**Given information:**
========================

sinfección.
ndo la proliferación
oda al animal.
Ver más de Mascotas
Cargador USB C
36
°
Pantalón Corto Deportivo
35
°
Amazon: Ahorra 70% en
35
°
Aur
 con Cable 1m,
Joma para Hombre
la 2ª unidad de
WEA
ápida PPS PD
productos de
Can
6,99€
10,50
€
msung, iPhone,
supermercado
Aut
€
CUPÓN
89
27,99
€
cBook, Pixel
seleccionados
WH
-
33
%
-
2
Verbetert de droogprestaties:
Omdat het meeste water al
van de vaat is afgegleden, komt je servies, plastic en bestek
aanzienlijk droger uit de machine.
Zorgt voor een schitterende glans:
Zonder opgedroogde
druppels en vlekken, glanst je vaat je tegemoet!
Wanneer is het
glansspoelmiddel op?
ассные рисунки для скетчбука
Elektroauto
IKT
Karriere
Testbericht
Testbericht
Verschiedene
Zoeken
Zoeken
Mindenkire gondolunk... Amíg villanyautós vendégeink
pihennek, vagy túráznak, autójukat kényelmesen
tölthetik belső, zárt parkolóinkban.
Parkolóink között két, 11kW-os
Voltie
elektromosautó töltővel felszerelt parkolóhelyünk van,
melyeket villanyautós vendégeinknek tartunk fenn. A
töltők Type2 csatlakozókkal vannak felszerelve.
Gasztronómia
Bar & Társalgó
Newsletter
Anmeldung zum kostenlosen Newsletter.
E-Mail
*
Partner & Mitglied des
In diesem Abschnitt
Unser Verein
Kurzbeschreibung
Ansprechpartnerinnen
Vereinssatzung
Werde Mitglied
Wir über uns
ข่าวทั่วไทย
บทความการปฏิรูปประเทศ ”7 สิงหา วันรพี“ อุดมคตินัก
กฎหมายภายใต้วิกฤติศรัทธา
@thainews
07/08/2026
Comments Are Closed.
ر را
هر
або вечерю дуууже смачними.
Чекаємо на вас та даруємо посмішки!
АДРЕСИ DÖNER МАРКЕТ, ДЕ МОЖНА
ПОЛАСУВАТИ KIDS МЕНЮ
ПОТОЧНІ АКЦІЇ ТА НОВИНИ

========================

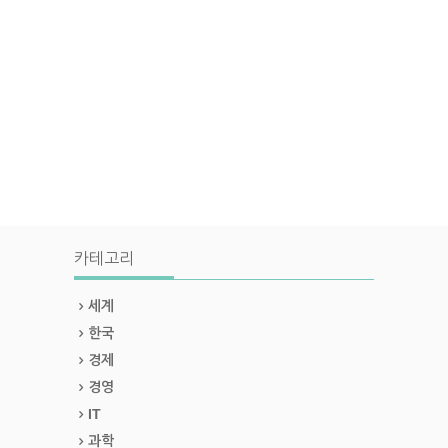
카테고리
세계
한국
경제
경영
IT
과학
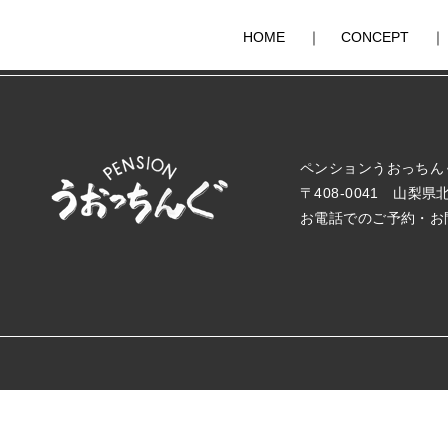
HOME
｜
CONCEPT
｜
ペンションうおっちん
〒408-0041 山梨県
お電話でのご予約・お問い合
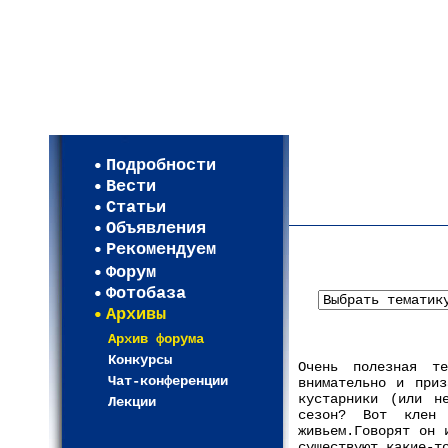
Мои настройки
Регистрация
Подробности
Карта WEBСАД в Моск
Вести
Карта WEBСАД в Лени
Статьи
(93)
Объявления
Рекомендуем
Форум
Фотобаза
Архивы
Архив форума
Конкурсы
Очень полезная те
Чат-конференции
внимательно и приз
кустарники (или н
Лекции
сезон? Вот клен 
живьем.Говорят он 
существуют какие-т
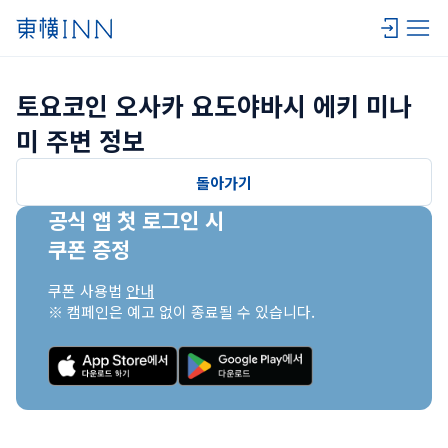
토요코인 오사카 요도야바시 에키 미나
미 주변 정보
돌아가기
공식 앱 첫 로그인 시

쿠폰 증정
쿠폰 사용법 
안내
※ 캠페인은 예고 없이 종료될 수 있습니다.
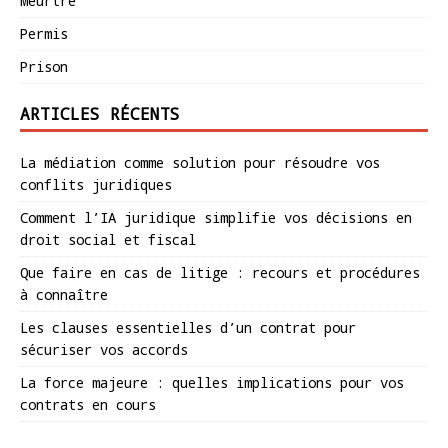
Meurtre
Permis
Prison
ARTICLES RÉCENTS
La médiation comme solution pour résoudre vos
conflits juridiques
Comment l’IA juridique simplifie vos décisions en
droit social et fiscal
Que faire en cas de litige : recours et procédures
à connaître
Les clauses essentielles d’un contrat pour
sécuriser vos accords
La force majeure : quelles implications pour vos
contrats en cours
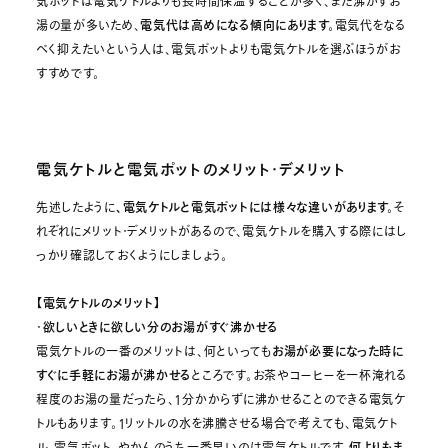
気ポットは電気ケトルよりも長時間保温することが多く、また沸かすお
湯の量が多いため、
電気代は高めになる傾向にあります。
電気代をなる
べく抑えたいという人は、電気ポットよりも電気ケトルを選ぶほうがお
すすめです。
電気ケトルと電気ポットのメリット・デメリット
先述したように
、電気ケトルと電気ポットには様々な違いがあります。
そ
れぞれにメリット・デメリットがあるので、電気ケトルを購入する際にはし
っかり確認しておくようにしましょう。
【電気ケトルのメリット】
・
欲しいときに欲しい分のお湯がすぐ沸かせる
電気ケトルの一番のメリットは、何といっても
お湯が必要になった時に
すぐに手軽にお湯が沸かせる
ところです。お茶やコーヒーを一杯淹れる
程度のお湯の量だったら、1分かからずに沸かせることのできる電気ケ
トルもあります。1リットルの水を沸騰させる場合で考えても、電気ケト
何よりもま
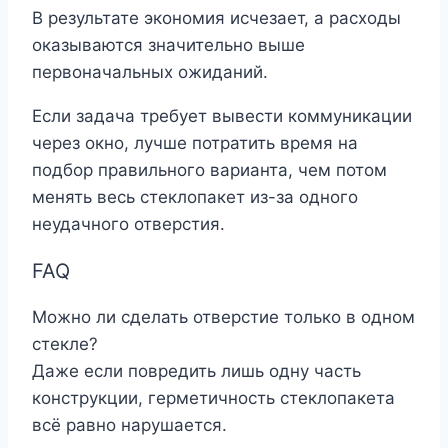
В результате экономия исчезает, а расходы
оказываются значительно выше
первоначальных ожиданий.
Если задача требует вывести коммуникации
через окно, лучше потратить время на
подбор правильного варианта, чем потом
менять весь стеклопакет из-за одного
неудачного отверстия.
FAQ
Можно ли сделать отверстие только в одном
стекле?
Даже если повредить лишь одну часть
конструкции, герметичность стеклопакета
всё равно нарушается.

========================

**Your assignment:**
Identify every line above that includes the word "villanyautós", and show those lines.

**Worked solution:**
Mindenkire gondolunk... Amíg villanyautós vendégeink
melyeket villanyautós vendégeinknek tartunk fenn. A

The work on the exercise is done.